Ian Peake is leaving his home state of Oklahoma for a similar reason. He graduates medical school Friday from the University of Oklahoma College of Medicine in Tulsa. On Monday, he’ll fly to New York City, where he’ll begin his OB/GYN residency at SUNY Downstate Health Sciences University.
Dobbs was the deciding factor in choosing to practice medicine somewhere other than Oklahoma, which last year enacted the strictest abortion ban in the country.
“For me, it was very clear after the Dobbs decision and the subsequent ban in Oklahoma that this is not the place I would like to train,” Peake said, preferring instead a residency in a state where he can legally “practice the full range of health care when it comes to OB/GYN.”
Nell Mermin-Bunnell, a third-year medical student at Emory School of Medicine who was also involved with the new survey, explained that procedures to carry out abortions are often done in emergency situations to save lives.
The vast majority of procedures done in the second or third term “are medical emergencies, where either the fetus is no longer viable, and it is dangerous for the pregnant patient to continue carrying the pregnancy, or the pregnant patient is medically unstable, and it is dangerous to their long-term health or to their life,” Mermin-Bunnell said. “This happens terrifyingly often.”
“It is hard to walk into work every day and be told that you can’t provide the care that might save a patient’s life,” Gray, of Duke University School of Medicine, said. “There’s tremendous moral injury with being put in that situation, to be asked to care for people and not allowed to do the right thing.”
Where to start a family
Many of the surveyed students are in the midst of their child-bearing years, and may be thinking of planning for their own pregnancy.
In fact, 72.7% of respondents said that abortion access changes would likely or very likely influence where they would start a family.

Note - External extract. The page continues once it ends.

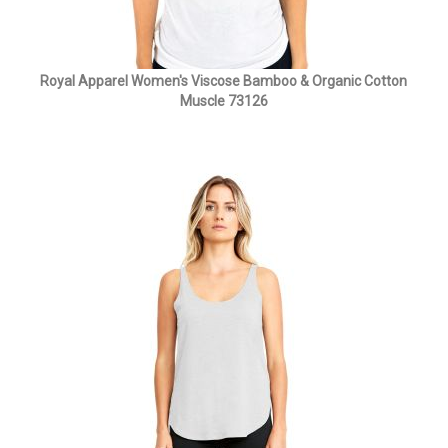
Royal Apparel Women's Viscose Bamboo & Organic Cotton
Muscle 73126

Traub and Mermin-Bunnell have several more years of medical school before they must decide where to apply for residency, and for which specialty. The Dobbs decision has caused them both to consider careers in OB/GYN.
Traub is unsure whether to stay in Georgia, which bans abortion after six weeks gestation, or go home to California, which has fewer restrictions on abortion care.
“Part of me is like, if I leave this state and if other health care professionals leave the state, we’re leaving the population that so desperately needs help,” Traub said.
A move back to California would afford her more experience in abortion care for her patients.
“I want to have reproductive health care for myself or my eventual family that I may have,” she said.